A testa franzida, os olhos azuis crispados por trás dos óculos de lentes grossas, um semblante sério de quem está acostumado a rir somente em momentos muito especiais. Mariano está concentrado. Trabalhando ou correndo, essa é a expressão do homem que leva suas duas maiores paixões muito a sério e, garante, não vive sem elas. Gaúcho, torcedor do Internacional, bebedor contumaz de chimarrão e louco por um churrasco, o secretário de Segurança Pública do Estado do Rio de Janeiro, José Mariano Beltrame, adotou o Rio de Janeiro quando veio para a cidade, em 2007, com a missão de ocupar a pasta, substituindo Luiz Fernando Corrêa, que acabara de se tornar secretário Nacional de Segurança Pública do governo Lula. O que pouca gente sabe é que o responsável pela implantação das UPPs (Unidades de Polícia Pacificadora) no Rio de Janeiro tem no currículo, além de tomadas de favelas, apreensões de armamentos e drogas, prisões de chefes do narcotráfico e quebra de grandes esquemas de corrupção, muitos, muitos quilômetros de corrida de rua.

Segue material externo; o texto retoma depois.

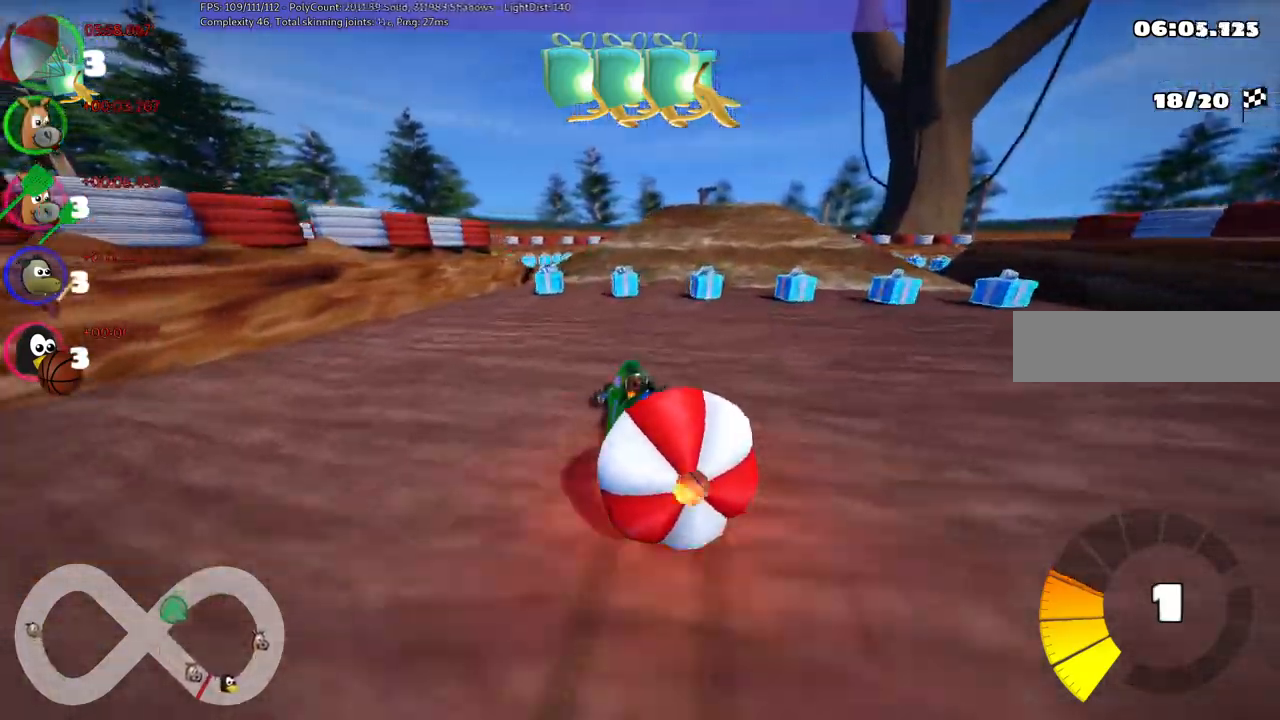
{"keys": ["right", "up"], "events": [[467, "m", "up"]]}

"Acho que correr, para mim, teve um papel importante na vida. Faz bem para a minha cabeça. Gosto de chope, por exemplo, mas troco isso, certamente, por uma corrida. Bebo um chope depois (risos). O que eu quero dizer é que a corrida nunca me privou de nada. Muito pelo contrário, só agregou. Com a corrida você aprende a ser tolerante, aprende a negociar consigo mesmo; às vezes está cansado, a corrida te refaz. E isso o corredor traz para a vida nas situações mais críticas, quando você para e diz ‘não, peraí, Mariano, só mais um pouquinho', como se fosse numa corrida. E, na corrida, você perde sozinho, você ganha sozinho. As vitórias, só você sabe o valor."

Morador de Ipanema e casado com a educadora física Rita Paes há oito anos, Beltrame tem na esposa uma companheira de treinos e provas. Antes adepta do esporte coletivo, ele garante que a mulher se tornou uma apaixonada pela corrida graças à sua influência. Estiveram juntos nos principais momentos de sua vida nos últimos anos: o nascimento do filho Francisco, de 2 anos, e durante os 21 km da Maratona do Rio de Janeiro, em 2011, que o secretário completou a despeito de uma lesão na lombar. Outro ponto alto aconteceu em novembro de 2010, com a megaoperação para ocupar o Complexo do Alemão, da qual foi um dos principais articuladores. No trabalho, tem um cronograma a cumprir, até 2014: instalar um total de 40 UPPs no Rio. Até este ano foram 17. Na corrida, tem um sonho, o de correr 42.195 metros. Até agora, foram, oficialmente, 21.097 para a conta. Quem sabe em 2014, secretário?   

 

POR ACASO. José Mariano Beltrame começou a correr ainda na adolescência, em Santa Maria, "Coração do Rio Grande", cidade onde foi nascido e criado. A inspiração foi um tio, coronel reformado do Exército, hoje com 84 anos, que mora em Florianópolis e ainda corre. "Foi meu guru. Lembro que em alguns almoços de família o assunto acabava sendo o fato de ele correr, o que naquela época se considerava uma verdadeira maluquice, ainda mais com as temperaturas baixas do interior do Rio Grande. E ele corria muito. Me incentivou bastante, devo isso a ele", disse o secretário sobre o coronel Osny Jesus de Almeida, um dos criadores do Corpa (Clube dos Corredores de Porto Alegre), fundado em 1981 e que existe até hoje.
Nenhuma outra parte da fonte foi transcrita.